*Action item*: Would you print the records below from the first line through the line containing "- NGINX Plus", skipping the pictures?

Stored data:
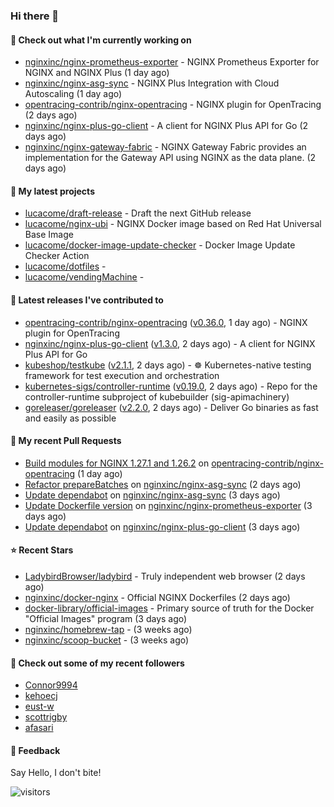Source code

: ### Hi there 👋

#### 👷 Check out what I'm currently working on

- [nginxinc/nginx-prometheus-exporter](https://github.com/nginxinc/nginx-prometheus-exporter) - NGINX Prometheus Exporter for NGINX and NGINX Plus (1 day ago)
- [nginxinc/nginx-asg-sync](https://github.com/nginxinc/nginx-asg-sync) - NGINX Plus Integration with Cloud Autoscaling  (1 day ago)
- [opentracing-contrib/nginx-opentracing](https://github.com/opentracing-contrib/nginx-opentracing) - NGINX plugin for OpenTracing (2 days ago)
- [nginxinc/nginx-plus-go-client](https://github.com/nginxinc/nginx-plus-go-client) - A client for NGINX Plus API for Go (2 days ago)
- [nginxinc/nginx-gateway-fabric](https://github.com/nginxinc/nginx-gateway-fabric) - NGINX Gateway Fabric provides an implementation for the Gateway API using NGINX as the data plane. (2 days ago)

#### 🌱 My latest projects

- [lucacome/draft-release](https://github.com/lucacome/draft-release) - Draft the next GitHub release
- [lucacome/nginx-ubi](https://github.com/lucacome/nginx-ubi) - NGINX Docker image based on Red Hat Universal Base Image
- [lucacome/docker-image-update-checker](https://github.com/lucacome/docker-image-update-checker) - Docker Image Update Checker Action
- [lucacome/dotfiles](https://github.com/lucacome/dotfiles) - 
- [lucacome/vendingMachine](https://github.com/lucacome/vendingMachine) - 

#### 🔭 Latest releases I've contributed to

- [opentracing-contrib/nginx-opentracing](https://github.com/opentracing-contrib/nginx-opentracing) ([v0.36.0](https://github.com/opentracing-contrib/nginx-opentracing/releases/tag/v0.36.0), 1 day ago) - NGINX plugin for OpenTracing
- [nginxinc/nginx-plus-go-client](https://github.com/nginxinc/nginx-plus-go-client) ([v1.3.0](https://github.com/nginxinc/nginx-plus-go-client/releases/tag/v1.3.0), 2 days ago) - A client for NGINX Plus API for Go
- [kubeshop/testkube](https://github.com/kubeshop/testkube) ([v2.1.1](https://github.com/kubeshop/testkube/releases/tag/v2.1.1), 2 days ago) - ☸️ Kubernetes-native testing framework for test execution and orchestration
- [kubernetes-sigs/controller-runtime](https://github.com/kubernetes-sigs/controller-runtime) ([v0.19.0](https://github.com/kubernetes-sigs/controller-runtime/releases/tag/v0.19.0), 2 days ago) - Repo for the controller-runtime subproject of kubebuilder (sig-apimachinery)
- [goreleaser/goreleaser](https://github.com/goreleaser/goreleaser) ([v2.2.0](https://github.com/goreleaser/goreleaser/releases/tag/v2.2.0), 2 days ago) - Deliver Go binaries as fast and easily as possible

#### 🔨 My recent Pull Requests

- [Build modules for NGINX 1.27.1 and 1.26.2](https://github.com/opentracing-contrib/nginx-opentracing/pull/665) on [opentracing-contrib/nginx-opentracing](https://github.com/opentracing-contrib/nginx-opentracing) (1 day ago)
- [Refactor prepareBatches](https://github.com/nginxinc/nginx-asg-sync/pull/750) on [nginxinc/nginx-asg-sync](https://github.com/nginxinc/nginx-asg-sync) (2 days ago)
- [Update dependabot](https://github.com/nginxinc/nginx-asg-sync/pull/749) on [nginxinc/nginx-asg-sync](https://github.com/nginxinc/nginx-asg-sync) (3 days ago)
- [Update Dockerfile version](https://github.com/nginxinc/nginx-prometheus-exporter/pull/813) on [nginxinc/nginx-prometheus-exporter](https://github.com/nginxinc/nginx-prometheus-exporter) (3 days ago)
- [Update dependabot](https://github.com/nginxinc/nginx-plus-go-client/pull/345) on [nginxinc/nginx-plus-go-client](https://github.com/nginxinc/nginx-plus-go-client) (3 days ago)

#### ⭐ Recent Stars

- [LadybirdBrowser/ladybird](https://github.com/LadybirdBrowser/ladybird) - Truly independent web browser (2 days ago)
- [nginxinc/docker-nginx](https://github.com/nginxinc/docker-nginx) - Official NGINX Dockerfiles (2 days ago)
- [docker-library/official-images](https://github.com/docker-library/official-images) - Primary source of truth for the Docker &#34;Official Images&#34; program (3 days ago)
- [nginxinc/homebrew-tap](https://github.com/nginxinc/homebrew-tap) -  (3 weeks ago)
- [nginxinc/scoop-bucket](https://github.com/nginxinc/scoop-bucket) -  (3 weeks ago)

#### 👯 Check out some of my recent followers

- [Connor9994](https://github.com/Connor9994)
- [kehoecj](https://github.com/kehoecj)
- [eust-w](https://github.com/eust-w)
- [scottrigby](https://github.com/scottrigby)
- [afasari](https://github.com/afasari)

#### 💬 Feedback

Say Hello, I don't bite!

![visitors](https://visitor-badge.laobi.icu/badge?page_id=lucacome.visitor-badge)
#
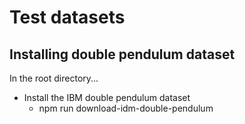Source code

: # Test datasets

## Installing double pendulum dataset

In the root directory...
- Install the IBM double pendulum dataset
  - npm run download-idm-double-pendulum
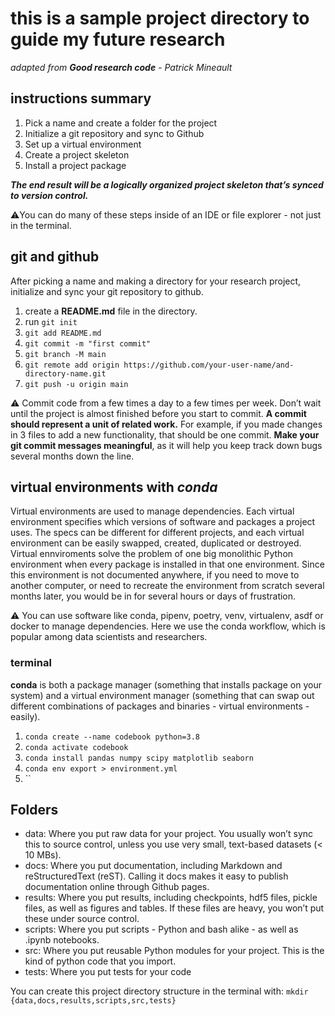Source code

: # this is a sample project directory to guide my future research

_adapted from **Good research code** - Patrick Mineault_

## instructions summary

1. Pick a name and create a folder for the project
2. Initialize a git repository and sync to Github
3. Set up a virtual environment
4. Create a project skeleton
5. Install a project package

**_The end result will be a logically organized project skeleton that’s synced to version control._**

⚠️You can do many of these steps inside of an
IDE or file explorer - not just in the terminal.

## git and github

After picking a name and making a directory for your research project, initialize and sync your git repository to github.

1. create a **README.md** file in the directory.
2. run `git init`
3. `git add README.md`
4. `git commit -m "first commit"`
5. `git branch -M main`
6. `git remote add origin https://github.com/your-user-name/and-directory-name.git`
7. `git push -u origin main`

⚠️ Commit code from a few times a day to a few times per week. Don’t wait
until the project is almost finished before you start to commit. **A commit should represent a unit of related work.** For example, if you made changes in 3 files to add a new functionality, that should be one commit. **Make your git commit messages meaningful**, as it will help you keep track down bugs several months
down the line.

## virtual environments with _conda_

Virtual environments are used to manage dependencies. Each virtual environment specifies which versions of software and packages a project uses. The specs can be different for different projects, and each virtual environment can be easily swapped, created, duplicated or destroyed. Virtual ennviroments solve the problem of one big monolithic Python environment when every package is installed in that one
environment. Since this environment is not documented anywhere, if you need to move to another computer, or need to recreate the environment from scratch several months later, you would be in for several hours or days
of frustration.

⚠️ You can use software like conda, pipenv, poetry, venv,
virtualenv, asdf or docker to manage dependencies. Here we use the conda workflow, which is popular among
data scientists and researchers.

### terminal

**conda** is both a package manager
(something that installs package on your system) and a virtual environment manager (something that can swap out different
combinations of packages and binaries - virtual environments - easily).

1. `conda create --name codebook python=3.8`
2. `conda activate codebook`
3. `conda install pandas numpy scipy matplotlib seaborn`
4. `conda env export > environment.yml`
5. ``

## Folders

- data: Where you put raw data for your project. You usually won’t sync this to source control, unless you use very
  small, text-based datasets (< 10 MBs).
- docs: Where you put documentation, including Markdown and reStructuredText (reST). Calling it docs makes
  it easy to publish documentation online through Github pages.
- results: Where you put results, including checkpoints, hdf5 files, pickle files, as well as figures and tables. If
  these files are heavy, you won’t put these under source control.
- scripts: Where you put scripts - Python and bash alike - as well as .ipynb notebooks.
- src: Where you put reusable Python modules for your project. This is the kind of python code that you import.
- tests: Where you put tests for your code

You can create this project directory structure in the terminal with:
`mkdir {data,docs,results,scripts,src,tests}`
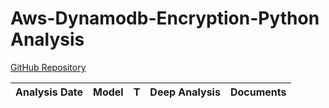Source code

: # Aws-Dynamodb-Encryption-Python Analysis

[GitHub Repository](https://github.com/aws/aws-dynamodb-encryption-python)

| Analysis Date | Model | T | Deep Analysis | Documents |
|---------------|-------|---|:-------------:|-----------|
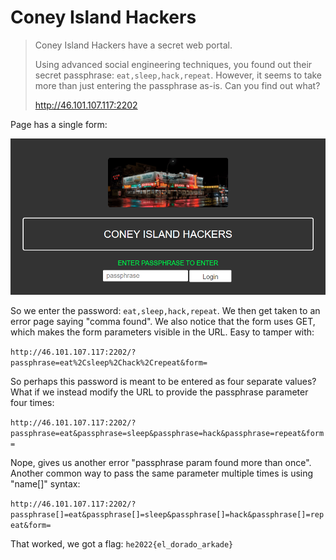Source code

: # Coney Island Hackers

> Coney Island Hackers have a secret web portal.
> 
> Using advanced social engineering techniques, you found out their secret passphrase: `eat,sleep,hack,repeat`. However, it seems to take more than just entering the passphrase as-is. Can you find out what?
> 
> http://46.101.107.117:2202

Page has a single form:

![Index](img/20_index.png)

So we enter the password: `eat,sleep,hack,repeat`. We then get taken to an
error page saying "comma found". We also notice that the form uses GET, which
makes the form parameters visible in the URL. Easy to tamper with:

`http://46.101.107.117:2202/?passphrase=eat%2Csleep%2Chack%2Crepeat&form=`


So perhaps this password is meant to be entered as four separate values? What
if we instead modify the URL to provide the passphrase parameter four times:

`http://46.101.107.117:2202/?passphrase=eat&passphrase=sleep&passphrase=hack&passphrase=repeat&form=`

Nope, gives us another error "passphrase param found more than once". Another
common way to pass the same parameter multiple times is using "name[]" syntax:


`http://46.101.107.117:2202/?passphrase[]=eat&passphrase[]=sleep&passphrase[]=hack&passphrase[]=repeat&form=`

That worked, we got a flag: `he2022{el_dorado_arkade}`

*Solution for this task*:
Source code

: ### Hi there 👋

#### 👷 Check out what I'm currently working on

- [nginxinc/nginx-prometheus-exporter](https://github.com/nginxinc/nginx-prometheus-exporter) - NGINX Prometheus Exporter for NGINX and NGINX Plus (1 day ago)
- [nginxinc/nginx-asg-sync](https://github.com/nginxinc/nginx-asg-sync) - NGINX Plus Integration with Cloud Autoscaling  (1 day ago)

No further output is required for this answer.